Other drugs in trial phases
GWPH has several other drugs presently in various trial phases.
- GWP42002/GWP42003 (Phase Ib/IIa trial under way) for treatment of glioma
- GWP42003 (Phase IIa trial data H1 2014) for treatment of ulcerative colitis
- GWP42003 (Phase IIa trial to start H1 2014) for treatment of schizophrenia
GWPH Price Target:
Joshua Schimmer, an analyst at Piper Jaffray, said the following about GWPH:
- One of the most compelling opportunities we have ever seen
- Overweight rating with a $73 price target
- Potential blockbuster franchise in CBD/CBDV, we see GWPH shares as having substantial upside from current levels
If Sativex is approved in the U.S. for treatment of MS spasticity, the market for GWPH potentially will double to approximately 1 million. If Sativex is approved for treatment of both MS spasticity and cancer pain both in the U.S and worldwide, the market for GWPH will increase to approximately 5 million. In addition, if GWPH's drugs prove to be effective in treating epilepsy, the company will have MONSTER potential!
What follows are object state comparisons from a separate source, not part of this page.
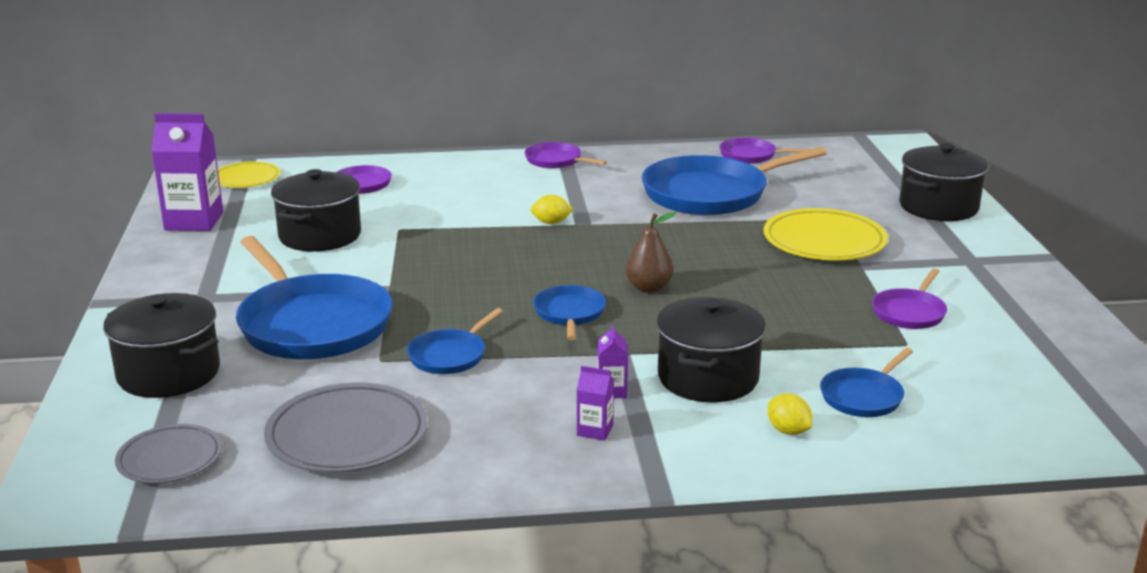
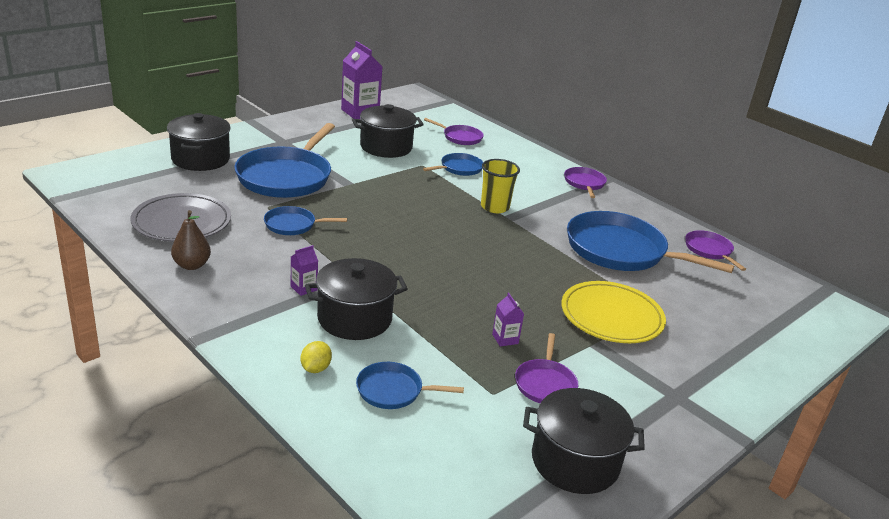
camera: 50 degrees right, 5 degrees up
grey plate [115,424,222,483] -> none
yellow plate [218,161,281,188] -> none
yellow lemon [531,195,574,224] -> yellow cup [481,159,520,213]
blue pan [533,285,606,340] -> blue pan moved to [423,153,483,176]
purple carton [577,366,614,441] -> purple carton moved to [492,293,524,347]
brown pear [626,212,676,293] -> brown pear moved to [171,210,211,270]
purple pan [872,268,947,329] -> purple pan turned 75 degrees counterclockwise [515,333,578,403]
black pot [899,143,988,221] -> black pot moved to [523,388,645,494]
GWPH is substantially dependent on the success of Sativex and may never receive U.S. regulatory approval. Also, marijuana is considered a narcotic is most countries around the world which could harm the willingness to approve its drugs.
GWPH has the potential to hugely benefit in multiple untapped markets if the company can get regulatory approval, especially within the U.S. We believe that with over a handful of drugs in all different phases of approval, GWPH will be of interest in the coming years.